Binning, which conceptually simple, was seen to suffer from a few issues in comparison to the other methods

• With a small number of estimated parameters, the binned regression suffered from a higher bias than its competitors. It was seen across multiple experiments to achieve its minimal hold out error at a larger number of estimated parameters than the other methods, and furthermore, often the minimal error achieved by the binning method was larger than the minimum achieved by the other methods.
• The binned regression’s hold out error often had a higher variance than the other method’s. This means that, even if it performed just as well as another method on average, any individual binned regression is less trustworthy than if using another method.

Additionally, the binned regression method has the disadvantage of producing discontinuous functions, while we expect most processes we encounter in nature or business to vary continuously in their inputs. This is philosophically unappealing, and also accounts for some of the bias seen when comparing the binning regressions to the other basis expansions.

### Linear and Cubic Splines

These methods performed well across the range of our experiments.

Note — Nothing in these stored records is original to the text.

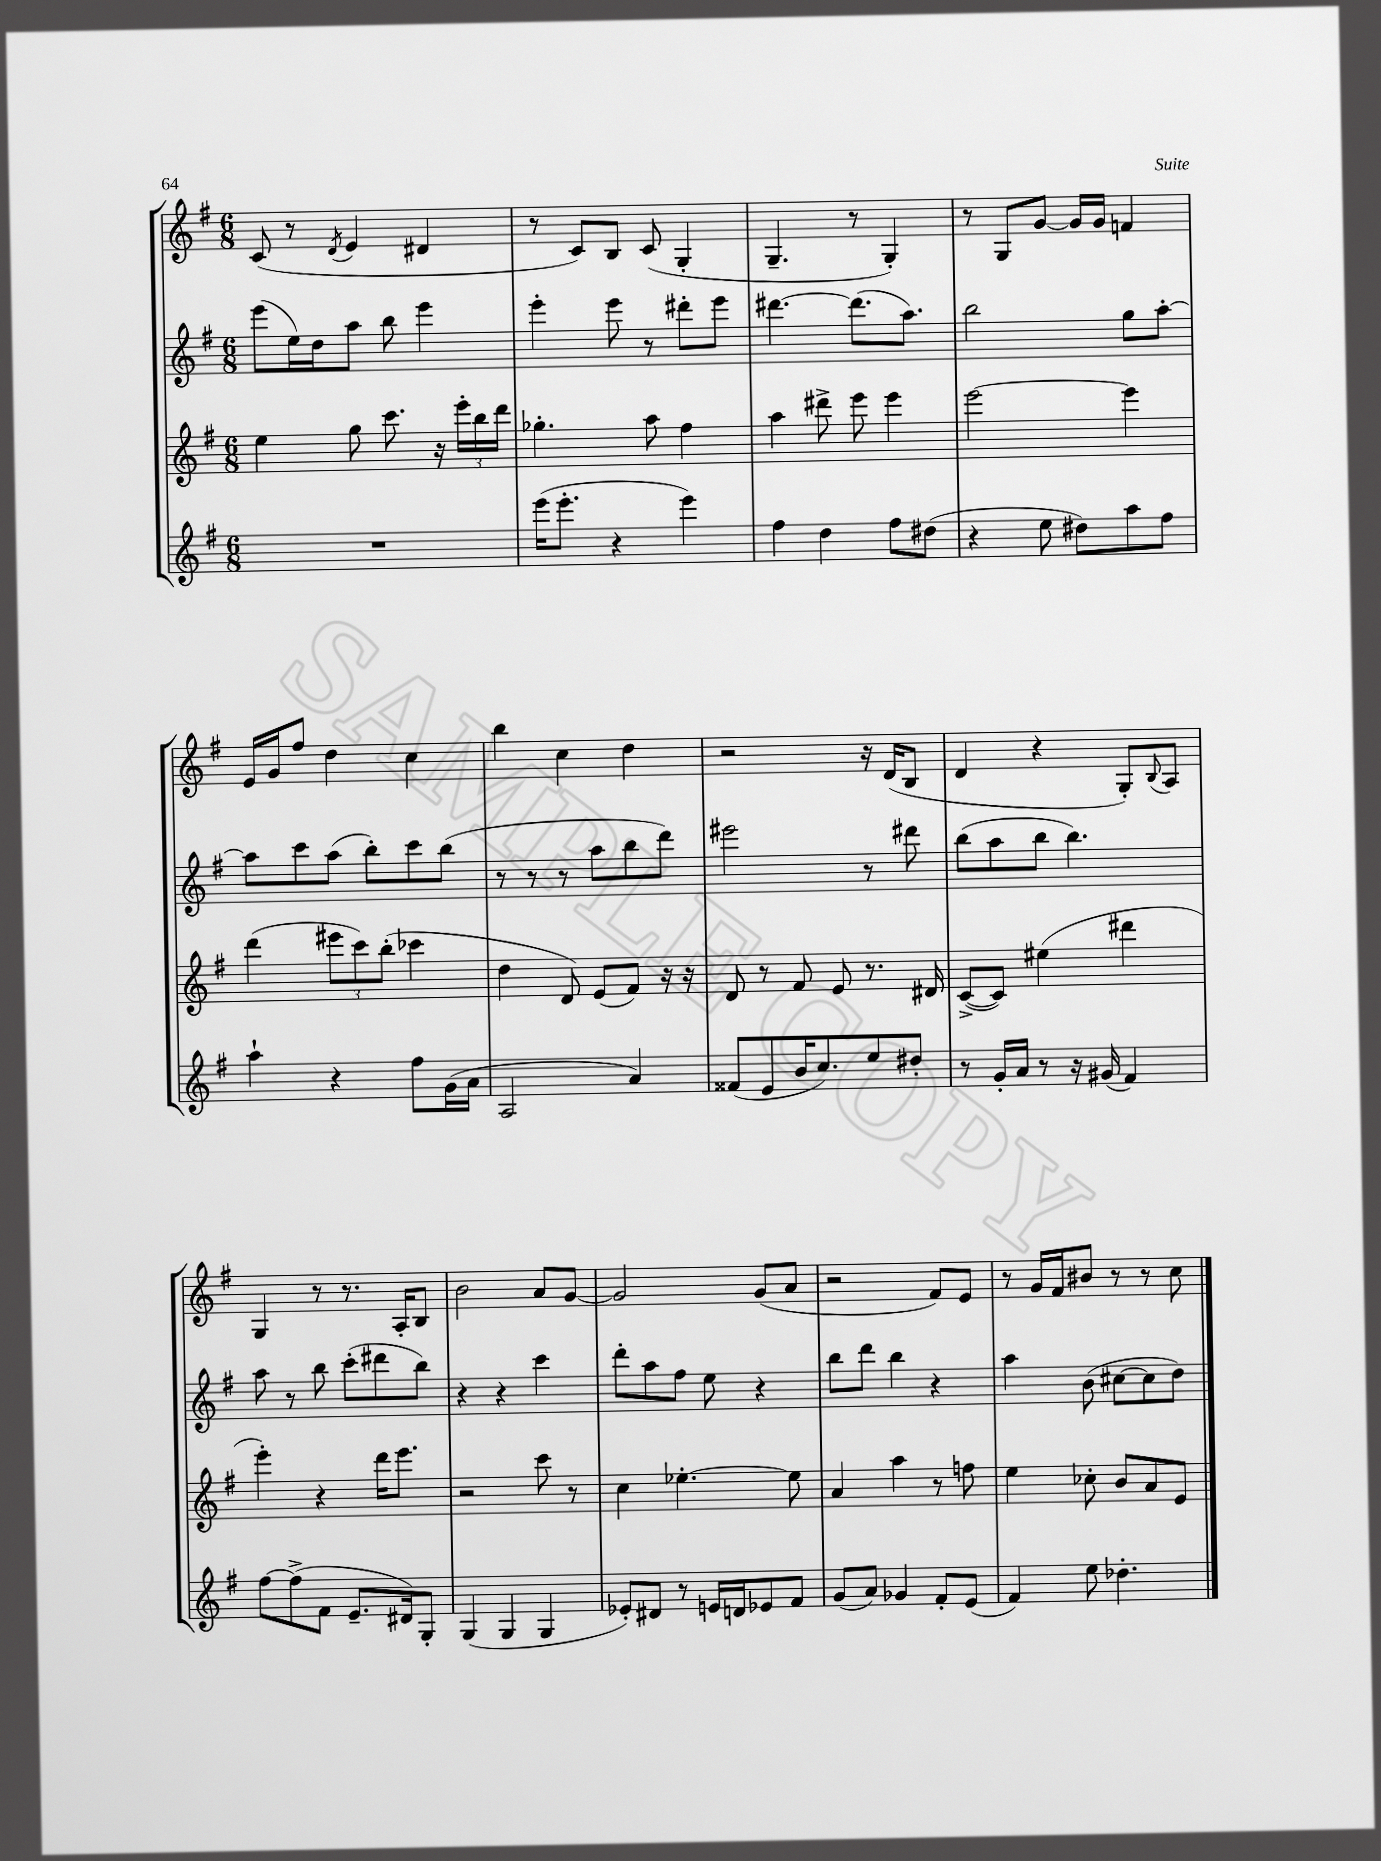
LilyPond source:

<<
\new StaffGroup <<
\new Staff = "s0" {
    \clef treble \key g \major \numericTimeSignature \time 6/8
    c'8( r8 \acciaccatura { d'8 } e'4 dis'4 |
    r8 c'8) b8 c'8( g4-. |
    g4.-- r8 g4-.) |
    r8 g8 g'8~ g'16 g'16 f'4 |
    e'16 g'16 fis''8 d''4 c''4 |
    b''4 c''4 d''4 |
    r2 r16 d'16( b8 |
    d'4 r4 g8-.) \appoggiatura { b8 } a8 |
    g4 r8 r8. a16-. b8 |
    b'2 a'8 g'8~ |
    g'2 g'8( a'8 |
    r2 fis'8) e'8 |
    r8 g'16 fis'16 bis'8 r8 r8 c''8 \bar "|." |
}
\new Staff = "s1" {
    \clef treble \key g \major \numericTimeSignature \time 6/8
    e'''8( e''16) d''16 a''8 b''8 e'''4 |
    e'''4-. e'''8 r8 dis'''8-. e'''8 |
    dis'''4.~ dis'''8.( a''8.) |
    b''2 g''8 a''8~-. |
    a''8 c'''8 a''8( b''8-.) c'''8 b''8( |
    r8 r8 r8 a''8 b''8 d'''8) |
    eis'''2 r8 dis'''8 |
    b''8( a''8 b''8 b''4.) |
    a''8 r8 b''8 c'''8-.( dis'''8 b''8) |
    r4 r4 c'''4 |
    d'''8-. a''8 fis''8 e''8 r4 |
    b''8 d'''8 b''4 r4 |
    a''4 b'8( cis''8~ cis''8 d''8) \bar "|." |
}
\new Staff = "s2" {
    \clef treble \key g \major \numericTimeSignature \time 6/8
    e''4 g''8 c'''8. r16 \tuplet 3/2 { e'''16-. b''16 d'''16 } |
    ges''4.-. a''8 fis''4 |
    a''4 dis'''8-> e'''8 e'''4 |
    e'''2~ e'''4 |
    d'''4( \tuplet 3/2 { eis'''8 c'''8) b''8-.( } ces'''4 |
    d''4 d'8) e'8( fis'8) r16 r16 |
    d'8 r8 fis'8 e'8 r8. dis'16 |
    c'8~->( c'8) eis''4( dis'''4 |
    e'''4-.) r4 d'''16 e'''8. |
    r2 c'''8 r8 |
    c''4 ees''4.~-. ees''8 |
    a'4 a''4 r8 f''8 |
    e''4 ces''8-. b'8 a'8 e'8 \bar "|." |
}
\new Staff = "s3" {
    \clef treble \key g \major \numericTimeSignature \time 6/8
    R2. |
    e'''16( e'''8.-. r4 e'''4) |
    fis''4 d''4 fis''8 dis''8( |
    r4 e''8 dis''8) a''8 fis''8 |
    a''4-! r4 fis''8 g'16( a'16 |
    a2 a'4) |
    fisis'8( e'8 b'16 c''8.) e''8 dis''8-. |
    r8 g'16-. a'16 r8 r16 gis'16( fis'4) |
    fis''8~ fis''8->( fis'8 e'8.-- dis'16) g8-. |
    g4( g4 g4 |
    ees'8-.) dis'8 r8 e'16 d'16 ees'8 fis'8 |
    g'8( a'8) ges'4 fis'8-. e'8( |
    fis'4) e''8 des''4.-. \bar "|." |
}
>>
>>
\layout { \context { \Score \remove "Bar_number_engraver" } }
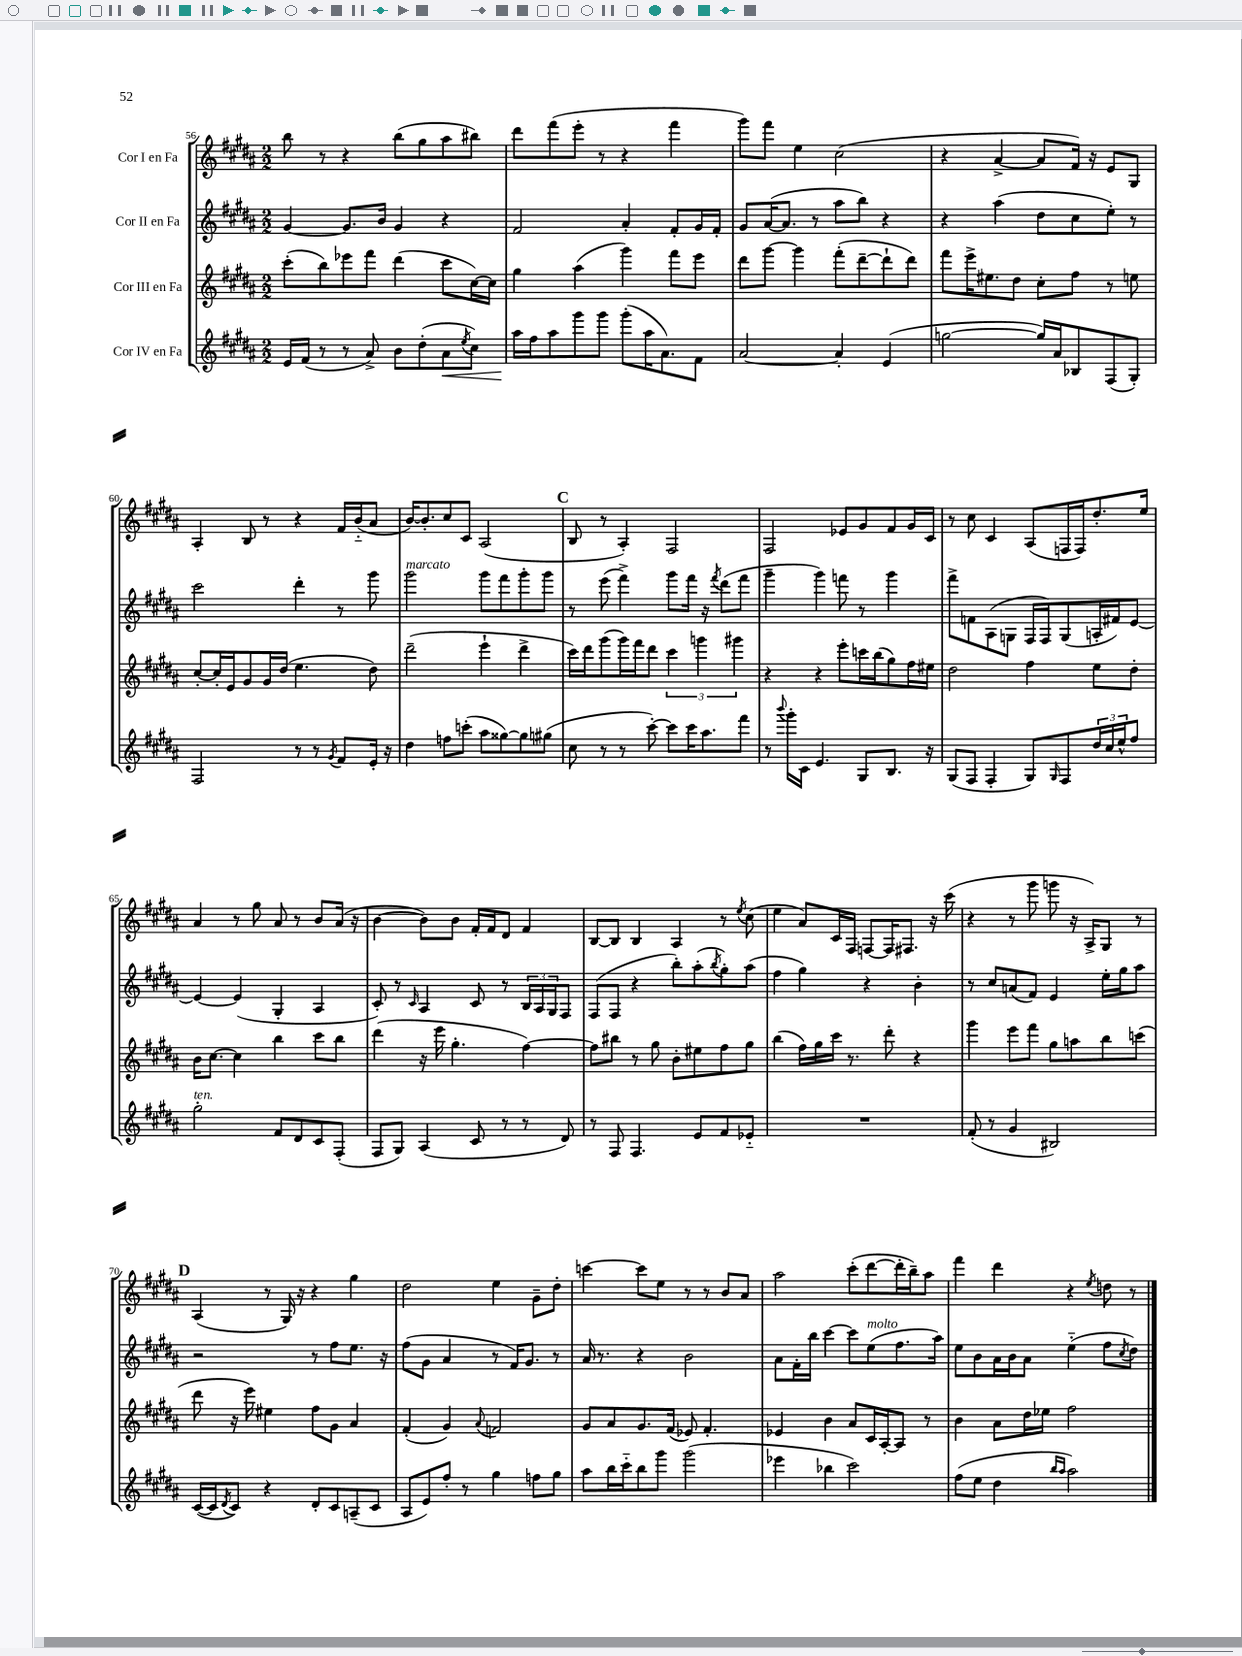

• They overfit slowly, especially compared to polynomial regression.
• They generally achieve a lower hold out error than the binned regressions, and achieve their minimum hold out error at a lower number of estimated parameters.
• Their hold out error is generally the lowest out of the methods we surveyed, making each individual regression more trustworthy.

The two spline models are clear winners over the binned and polynomial regressions. It is a shame that they are often not taught in introductory courses in predictive modeling. The author sees no real reason to fit polynomial or binned expansions in any predictive or inferential model, and hopes that these methods will enter the standard curriculum taught to new users of regression methods. At the very least, we hope you will use these methods in your own modeling work.

1. Of course, to avoid numerical issues we follow the usual advice of standardizing a predictor before applying a polynomial expansion.

2. The training and testing data were both sampled from the same population. Each model was trained on 250 data points, and tested on 250 data points.

3. Each experiment (sampling train and test data, fitting the model to train, evaluating performance on the hold out) was performed 500 times.